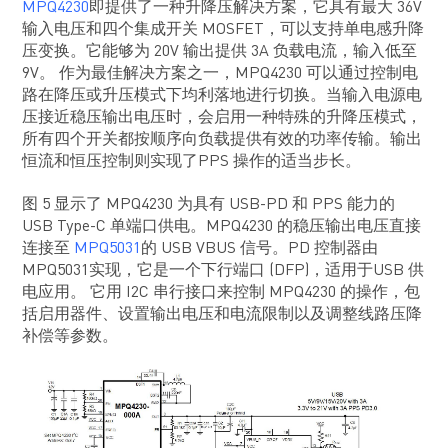
MPQ4230
即提供了一种升降压解决方案，它具有最大 36V
输入电压和四个集成开关 MOSFET，可以支持单电感升降
压变换。它能够为 20V 输出提供 3A 负载电流，输入低至
9V。 作为最佳解决方案之一，MPQ4230 可以通过控制电
路在降压或升压模式下均利落地进行切换。当输入电源电
压接近稳压输出电压时，会启用一种特殊的升降压模式，
所有四个开关都按顺序向负载提供有效的功率传输。输出
恒流和恒压控制则实现了PPS 操作的适当步长。
图 5 显示了 MPQ4230 为具有 USB-PD 和 PPS 能力的
USB Type-C 单端口供电。MPQ4230 的稳压输出电压直接
连接至
MPQ5031
的 USB VBUS 信号。PD 控制器由
MPQ5031实现，它是一个下行端口 (DFP)，适用于USB 供
电应用。 它用 I2C 串行接口来控制 MPQ4230 的操作，包
括启用器件、设置输出电压和电流限制以及调整线路压降
补偿等参数。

______________________________

Reproduce the listing word for word and omit its pictures.

◆ **Completed exercise**
MPQ4230
即提供了一种升降压解决方案，它具有最大 36V
输入电压和四个集成开关 MOSFET，可以支持单电感升降
压变换。它能够为 20V 输出提供 3A 负载电流，输入低至
9V。 作为最佳解决方案之一，MPQ4230 可以通过控制电
路在降压或升压模式下均利落地进行切换。当输入电源电
压接近稳压输出电压时，会启用一种特殊的升降压模式，
所有四个开关都按顺序向负载提供有效的功率传输。输出
恒流和恒压控制则实现了PPS 操作的适当步长。
图 5 显示了 MPQ4230 为具有 USB-PD 和 PPS 能力的
USB Type-C 单端口供电。MPQ4230 的稳压输出电压直接
连接至
MPQ5031
的 USB VBUS 信号。PD 控制器由
MPQ5031实现，它是一个下行端口 (DFP)，适用于USB 供
电应用。 它用 I2C 串行接口来控制 MPQ4230 的操作，包
括启用器件、设置输出电压和电流限制以及调整线路压降
补偿等参数。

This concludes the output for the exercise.